IT’S a pretty good job,’ says Richard Hawkes. ‘I get to go to work every day and design exceptional buildings. It’s not a bad way to wake up.’ Mr Hawkes is the director of Hawkes Architects, a practice that specialises in designing buildings that comply with paragraph 79 of the National Planning Policy Framework, or Para 79 for short. You will have seen these houses if, as I was, you were self-isolating to Grand Designs before it was cool. Indeed, you may have seen Mr Hawkes on the very same show.
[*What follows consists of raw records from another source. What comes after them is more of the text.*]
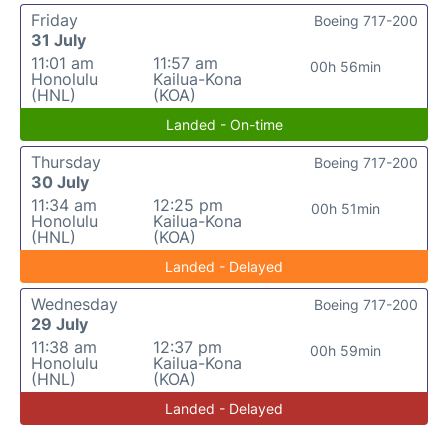
Friday
Boeing 717-200
31 July
11:01 am
11:57 am
00h 56min
Honolulu
Kailua-Kona
(HNL)
(KOA)
Landed - On-time
Thursday
Boeing 717-200
30 July
11:34 am
12:25 pm
00h 51min
Honolulu
Kailua-Kona
(HNL)
(KOA)
Landed - Delayed
Wednesday
Boeing 717-200
29 July
11:38 am
12:37 pm
00h 59min
Honolulu
Kailua-Kona
(HNL)
(KOA)
Landed - Delayed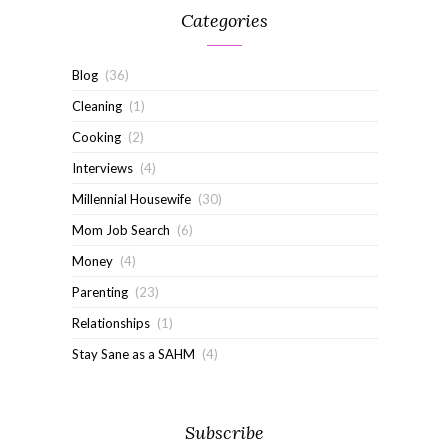
Categories
Blog
(36)
Cleaning
(1)
Cooking
(2)
Interviews
(4)
Millennial Housewife
(30)
Mom Job Search
(6)
Money
(4)
Parenting
(23)
Relationships
(1)
Stay Sane as a SAHM
(4)
Subscribe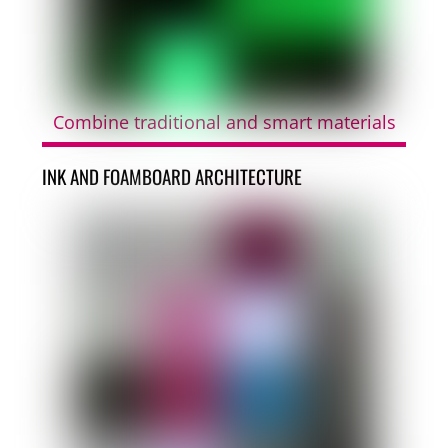
Combine traditional and smart materials
INK AND FOAMBOARD ARCHITECTURE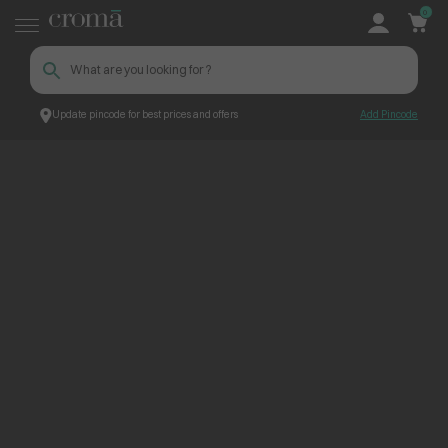
0
Update pincode for best prices and offers
Add Pincode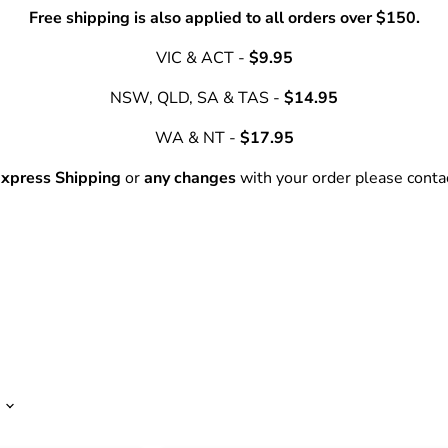
Free shipping is also applied to all orders over $150.
VIC & ACT -
$9.95
NSW, QLD, SA & TAS -
$14.95
WA & NT -
$17.95
xpress Shipping
or
any changes
with your order please cont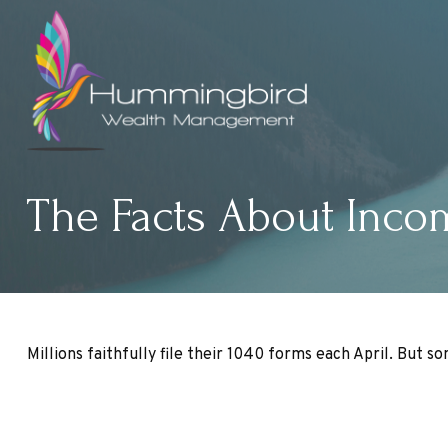
The Facts About Inco
Millions faithfully file their 1040 forms each April. But 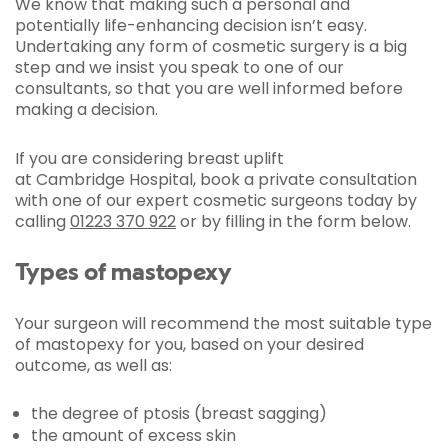
We know that making such a personal and
potentially life-enhancing decision isn’t easy.
Undertaking any form of cosmetic surgery is a big
step and we insist you speak to one of our
consultants, so that you are well informed before
making a decision.
If you are considering breast uplift
at Cambridge Hospital, book a private consultation
with one of our expert cosmetic surgeons today by
calling
01223 370 922
or by filling in the form below.
Types of mastopexy
Your surgeon will recommend the most suitable type
of mastopexy for you, based on your desired
outcome, as well as:
the degree of ptosis (breast sagging)
the amount of excess skin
Para 79 began life back in 1997 as Planning Policy Guidance 7 (PPG7) and was introduced by then Environment Secretary John Gummer (now Lord Deben). In its original form, the guidance stated that: ‘An isolated new house in the countryside may also exceptionally be justified if it is clearly of the highest quality, is truly outstanding in terms of its architecture and landscape design, and would significantly enhance its immediate setting and wider surroundings’ and ‘This means that each generation would have the opportunity to add to the tradition of the Country House which has done so much to enhance the English countryside.’
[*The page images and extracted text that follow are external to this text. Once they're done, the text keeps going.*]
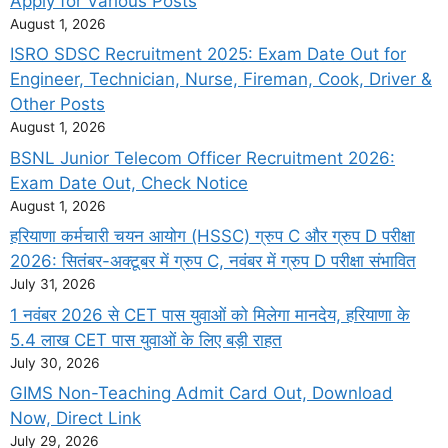
Apply for Various Posts
August 1, 2026
ISRO SDSC Recruitment 2025: Exam Date Out for
Engineer, Technician, Nurse, Fireman, Cook, Driver &
Other Posts
August 1, 2026
BSNL Junior Telecom Officer Recruitment 2026:
Exam Date Out, Check Notice
August 1, 2026
हरियाणा कर्मचारी चयन आयोग (HSSC) ग्रुप C और ग्रुप D परीक्षा
2026: सितंबर-अक्टूबर में ग्रुप C, नवंबर में ग्रुप D परीक्षा संभावित
July 31, 2026
1 नवंबर 2026 से CET पास युवाओं को मिलेगा मानदेय, हरियाणा के
5.4 लाख CET पास युवाओं के लिए बड़ी राहत
July 30, 2026
GIMS Non-Teaching Admit Card Out, Download
Now, Direct Link
July 29, 2026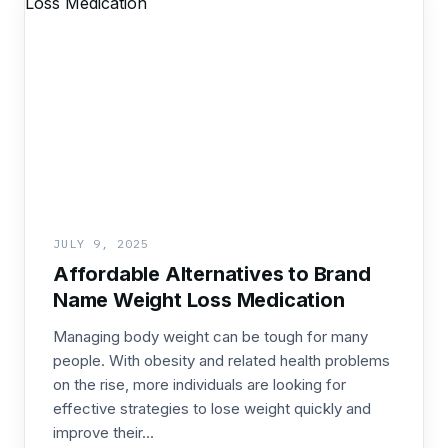
JULY 9, 2025
Affordable Alternatives to Brand
Name Weight Loss Medication
Managing body weight can be tough for many
people. With obesity and related health problems
on the rise, more individuals are looking for
effective strategies to lose weight quickly and
improve their...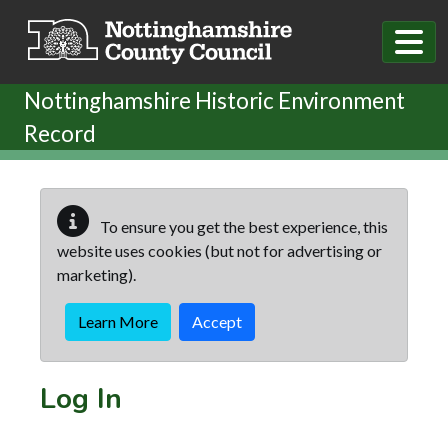
Skip to main content
Nottinghamshire Historic Environment
Record
To ensure you get the best experience, this
website uses cookies (but not for advertising or
marketing).
Learn More
Accept
Log In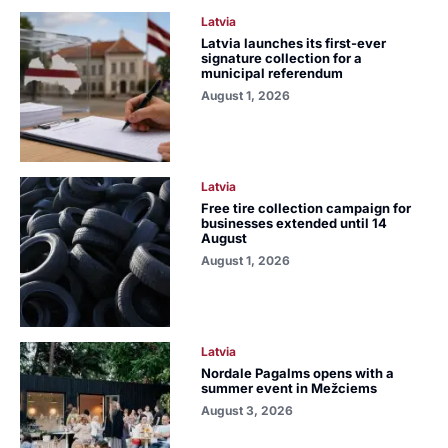
Latvia
Latvia launches its first-ever
signature collection for a
municipal referendum
August 1, 2026
Latvia
Free tire collection campaign for
businesses extended until 14
August
August 1, 2026
Latvia
Nordale Pagalms opens with a
summer event in Mežciems
August 3, 2026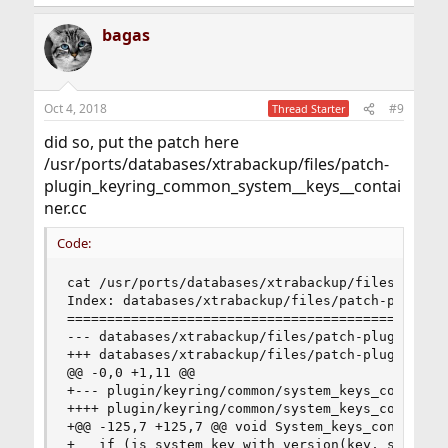
bagas
Oct 4, 2018
#9
Thread Starter
did so, put the patch here
/usr/ports/databases/xtrabackup/files/patch-
plugin_keyring_common_system__keys__contai
ner.cc
Code:
cat /usr/ports/databases/xtrabackup/files/patch-
Index: databases/xtrabackup/files/patch-plugin_k
================================================
--- databases/xtrabackup/files/patch-plugin_keyr
+++ databases/xtrabackup/files/patch-plugin_keyr
@@ -0,0 +1,11 @@

+--- plugin/keyring/common/system_keys_container
++++ plugin/keyring/common/system_keys_container
+@@ -125,7 +125,7 @@ void System_keys_container:
+   if (is_system_key_with_version(key, system_k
As years and governments have passed, PPG7 slowly transformed into Para 79, but the initial framework still stands. The current legislation states that a house given Para 79 planning permission must be ‘of exceptional quality, in that it is truly outstanding or innovative, reflecting the highest standards in architecture, and would help to raise standards of design more generally in rural areas’. Perhaps most importantly, however, the building must ‘significantly enhance its immediate setting, and be sensitive to the defining characteristics of the local area’.